Records provided =

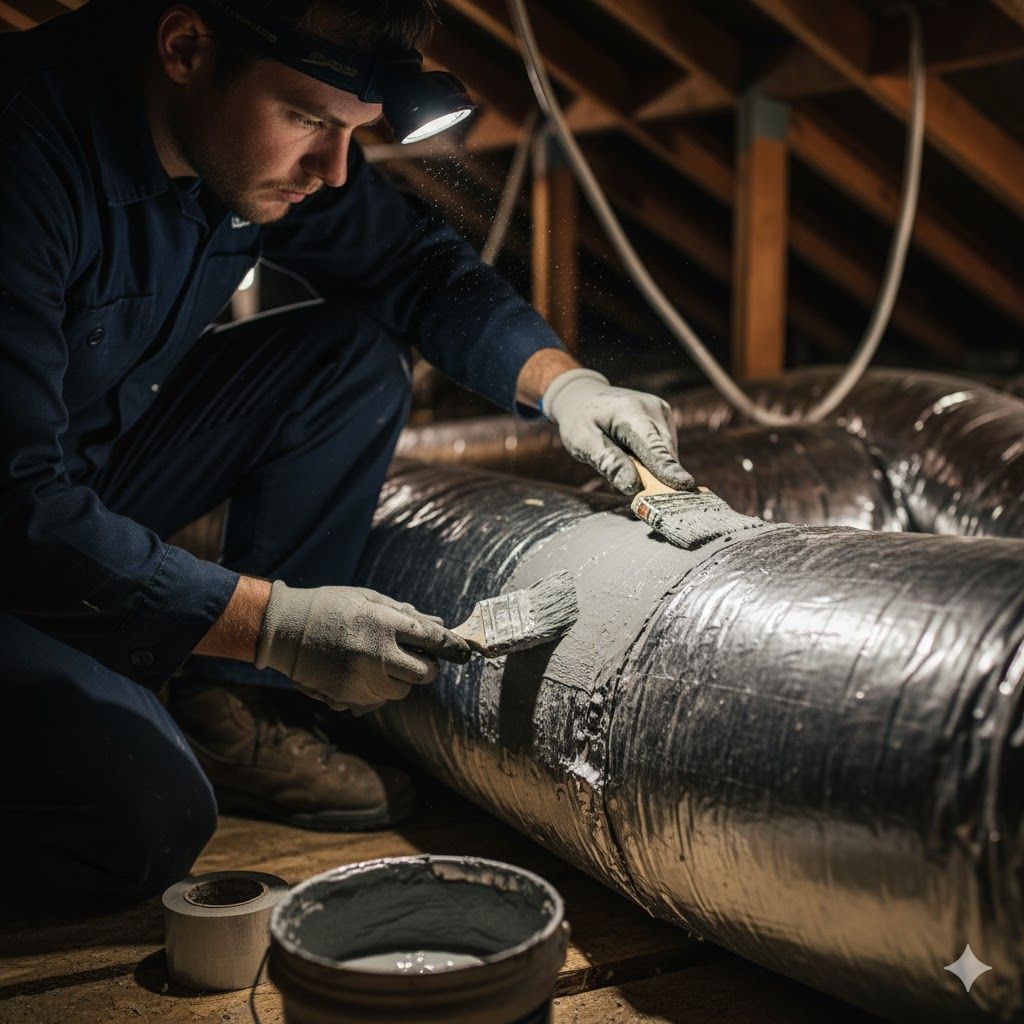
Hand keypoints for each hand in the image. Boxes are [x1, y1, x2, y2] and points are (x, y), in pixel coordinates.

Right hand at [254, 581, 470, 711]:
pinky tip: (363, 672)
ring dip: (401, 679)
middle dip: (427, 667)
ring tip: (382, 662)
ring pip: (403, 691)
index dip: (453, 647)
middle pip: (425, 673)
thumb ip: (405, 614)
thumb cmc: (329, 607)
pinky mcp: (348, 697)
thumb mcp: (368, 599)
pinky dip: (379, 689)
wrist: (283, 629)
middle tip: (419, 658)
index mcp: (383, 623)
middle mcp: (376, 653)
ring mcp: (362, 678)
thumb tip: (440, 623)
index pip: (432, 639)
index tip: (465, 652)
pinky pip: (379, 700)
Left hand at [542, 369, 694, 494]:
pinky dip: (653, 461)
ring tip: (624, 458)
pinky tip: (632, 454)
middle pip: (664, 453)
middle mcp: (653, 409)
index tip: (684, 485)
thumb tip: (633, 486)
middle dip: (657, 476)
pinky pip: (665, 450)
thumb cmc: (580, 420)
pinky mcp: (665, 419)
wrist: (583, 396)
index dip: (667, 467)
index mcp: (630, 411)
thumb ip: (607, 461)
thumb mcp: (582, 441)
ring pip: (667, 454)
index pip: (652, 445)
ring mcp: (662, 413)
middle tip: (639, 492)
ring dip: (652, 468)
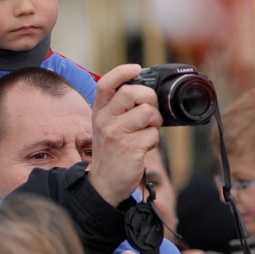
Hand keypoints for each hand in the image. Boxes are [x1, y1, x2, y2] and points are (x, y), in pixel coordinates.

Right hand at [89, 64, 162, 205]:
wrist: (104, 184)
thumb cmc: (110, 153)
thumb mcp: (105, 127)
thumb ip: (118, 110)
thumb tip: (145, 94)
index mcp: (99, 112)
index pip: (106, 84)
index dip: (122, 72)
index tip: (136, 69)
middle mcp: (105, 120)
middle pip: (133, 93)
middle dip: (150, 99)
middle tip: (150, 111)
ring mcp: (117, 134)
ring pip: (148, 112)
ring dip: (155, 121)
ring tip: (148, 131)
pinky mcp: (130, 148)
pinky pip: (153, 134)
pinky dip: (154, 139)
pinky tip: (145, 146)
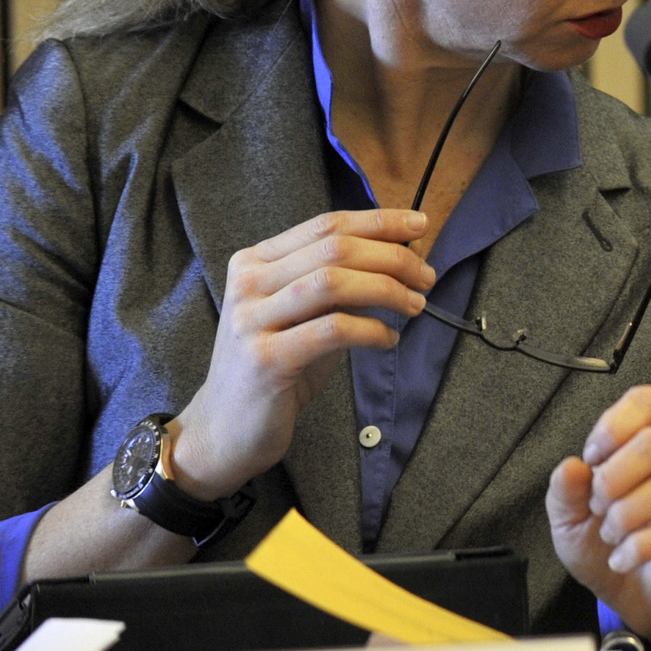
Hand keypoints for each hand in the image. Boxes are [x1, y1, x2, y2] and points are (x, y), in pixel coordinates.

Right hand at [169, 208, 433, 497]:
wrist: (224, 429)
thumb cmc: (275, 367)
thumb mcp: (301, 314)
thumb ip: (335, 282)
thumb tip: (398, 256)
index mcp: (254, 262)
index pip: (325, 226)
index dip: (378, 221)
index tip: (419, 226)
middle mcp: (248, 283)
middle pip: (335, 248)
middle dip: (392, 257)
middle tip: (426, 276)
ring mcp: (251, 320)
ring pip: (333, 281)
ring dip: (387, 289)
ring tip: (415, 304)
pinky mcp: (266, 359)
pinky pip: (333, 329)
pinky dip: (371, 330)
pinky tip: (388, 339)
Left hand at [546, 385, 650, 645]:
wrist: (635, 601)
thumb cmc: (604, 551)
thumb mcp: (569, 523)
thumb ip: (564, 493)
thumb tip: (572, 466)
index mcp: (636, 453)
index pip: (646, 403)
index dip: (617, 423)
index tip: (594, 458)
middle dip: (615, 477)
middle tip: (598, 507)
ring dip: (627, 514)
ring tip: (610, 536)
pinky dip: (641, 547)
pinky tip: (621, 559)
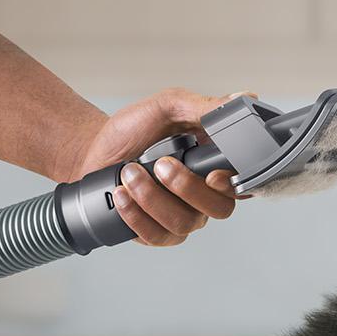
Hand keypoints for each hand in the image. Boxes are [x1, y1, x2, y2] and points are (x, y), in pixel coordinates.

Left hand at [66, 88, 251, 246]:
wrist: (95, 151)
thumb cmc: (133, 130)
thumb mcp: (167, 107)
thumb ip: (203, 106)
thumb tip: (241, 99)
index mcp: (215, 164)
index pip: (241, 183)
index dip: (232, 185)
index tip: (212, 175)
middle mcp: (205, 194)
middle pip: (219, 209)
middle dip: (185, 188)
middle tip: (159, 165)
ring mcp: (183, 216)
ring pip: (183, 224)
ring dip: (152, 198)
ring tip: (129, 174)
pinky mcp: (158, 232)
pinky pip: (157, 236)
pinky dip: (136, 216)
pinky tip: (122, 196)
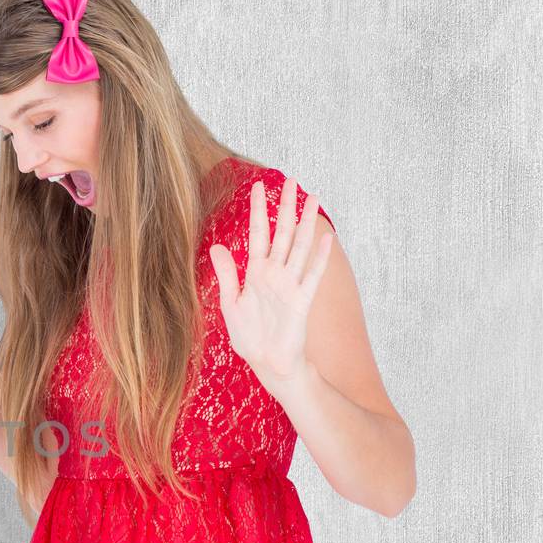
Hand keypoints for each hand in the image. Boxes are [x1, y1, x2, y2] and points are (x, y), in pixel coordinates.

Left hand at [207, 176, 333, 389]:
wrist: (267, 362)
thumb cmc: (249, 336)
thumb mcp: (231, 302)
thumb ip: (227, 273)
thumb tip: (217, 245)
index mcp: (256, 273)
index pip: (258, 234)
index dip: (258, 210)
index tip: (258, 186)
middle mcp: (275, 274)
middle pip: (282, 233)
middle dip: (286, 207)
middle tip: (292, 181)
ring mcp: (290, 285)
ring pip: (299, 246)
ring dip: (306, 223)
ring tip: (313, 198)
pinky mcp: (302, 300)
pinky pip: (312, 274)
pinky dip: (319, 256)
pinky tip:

Problem details = Repeat the entries above exactly as written, but not their pictures.

Reply to the exercise =
Hand keypoints for each hand in the image. Boxes are [x1, y1, x2, y2] and points are (x, y), in pixel coordinates.

Right hand at [254, 581, 470, 711]:
pinky tip: (363, 672)
ring dip: (401, 679)
middle dip: (427, 667)
ring tip: (382, 662)
ring pip: (403, 691)
index dip: (453, 647)
middle pip: (425, 673)
thumb ip: (405, 614)
thumb cmc: (329, 607)
pinky mcp: (348, 697)
thumb mcp: (368, 599)
pinky dip: (379, 689)
wrist: (283, 629)
middle tip: (419, 658)
index mcp: (383, 623)
middle mcp: (376, 653)
ring mcp: (362, 678)
thumb tip: (440, 623)
index pip: (432, 639)
index tip: (465, 652)
pinky pip: (379, 700)
Left hand at [542, 369, 694, 494]:
pinky dip: (653, 461)
ring tip: (624, 458)
pinky tip: (632, 454)
middle pip: (664, 453)
middle mcp: (653, 409)
index tip: (684, 485)
thumb tip: (633, 486)
middle dip: (657, 476)
pinky pip: (665, 450)
thumb cmc: (580, 420)
pinky mcp: (665, 419)
wrist: (583, 396)
index dip: (667, 467)
index mcp: (630, 411)
thumb ip: (607, 461)
thumb mcp: (582, 441)
ring pip: (667, 454)
index pip: (652, 445)
ring mcp: (662, 413)
middle tip: (639, 492)
ring dip: (652, 468)
Hand keypoints for each hand in the image. Boxes are [x1, y1, x2, y2] and points are (x, y), in pixel coordinates.

Right hand at [89, 64, 162, 205]:
wrist: (104, 184)
thumb cmc: (110, 153)
thumb mcp: (105, 127)
thumb ip: (118, 110)
thumb tip: (145, 94)
index mcp: (99, 112)
index pip: (106, 84)
index dip: (122, 72)
index tip: (136, 69)
middle mcp: (105, 120)
middle pip: (133, 93)
middle dip: (150, 99)
middle tip: (150, 111)
ring mcp: (117, 134)
ring pip: (148, 112)
ring dip: (155, 121)
ring tip: (148, 131)
pinky mcp: (130, 148)
pinky pip: (153, 134)
pinky dip: (154, 139)
pinky tip: (145, 146)
Hand keypoints for each hand in the image. Boxes are [x1, y1, x2, y2] and points are (x, y), in pixel coordinates.

Right hand at [169, 208, 433, 497]:
wrist: (224, 429)
thumb cmc: (275, 367)
thumb mcp: (301, 314)
thumb ip: (335, 282)
thumb tip: (398, 256)
index mcp: (254, 262)
index pip: (325, 226)
index dip: (378, 221)
index tip: (419, 226)
middle mcp: (248, 283)
middle pip: (335, 248)
middle dip: (392, 257)
middle tip: (426, 276)
ring mcp: (251, 320)
ring pip: (333, 281)
ring dip: (387, 289)
ring tip: (415, 304)
pinky mcp: (266, 359)
pinky pip: (333, 329)
pinky dip: (371, 330)
pinky tip: (388, 339)
Left hand at [546, 385, 650, 645]:
wrist: (635, 601)
thumb cmc: (604, 551)
thumb mcp: (569, 523)
thumb ip: (564, 493)
thumb tip: (572, 466)
index mcp: (636, 453)
index pip: (646, 403)
index dip: (617, 423)
index tip: (594, 458)
middle dip: (615, 477)
middle tip: (598, 507)
ring dip: (627, 514)
ring tip: (610, 536)
pinky dip: (641, 547)
pinky tip: (621, 559)
Hand keypoints for each hand in the image. Boxes are [x1, y1, x2, y2] and points are (x, y), in pixel coordinates.

Left hand at [66, 88, 251, 246]:
wrist: (95, 151)
thumb cmc: (133, 130)
thumb mcp: (167, 107)
thumb ip: (203, 106)
thumb tip: (241, 99)
index mcp: (215, 164)
index pip: (241, 183)
index dip: (232, 185)
index tip: (212, 175)
middle mcp: (205, 194)
middle pip: (219, 209)
middle dip: (185, 188)
middle tip: (159, 165)
ring mcp: (183, 216)
ring pip: (183, 224)
ring dip: (152, 198)
ring tip: (129, 174)
pinky mcp: (158, 232)
pinky pip: (157, 236)
pinky dip: (136, 216)
pinky tip: (122, 196)
Hand keypoints for each hand in the image. Boxes are [x1, y1, x2, y2] and points are (x, y), in pixel coordinates.

Left hand at [207, 176, 333, 389]:
wrist: (267, 362)
thumb cmc: (249, 336)
thumb mcp: (231, 302)
thumb ip: (227, 273)
thumb tip: (217, 245)
index mcp: (256, 273)
index pip: (258, 234)
index dip: (258, 210)
index tip: (258, 186)
middle mcp: (275, 274)
middle pip: (282, 233)
middle dip: (286, 207)
middle tip: (292, 181)
ring mcp: (290, 285)
ring pip: (299, 246)
ring dip: (306, 223)
ring tip: (313, 198)
pinky mcp: (302, 300)
pinky pip: (312, 274)
pinky dip: (319, 256)
pinky tip:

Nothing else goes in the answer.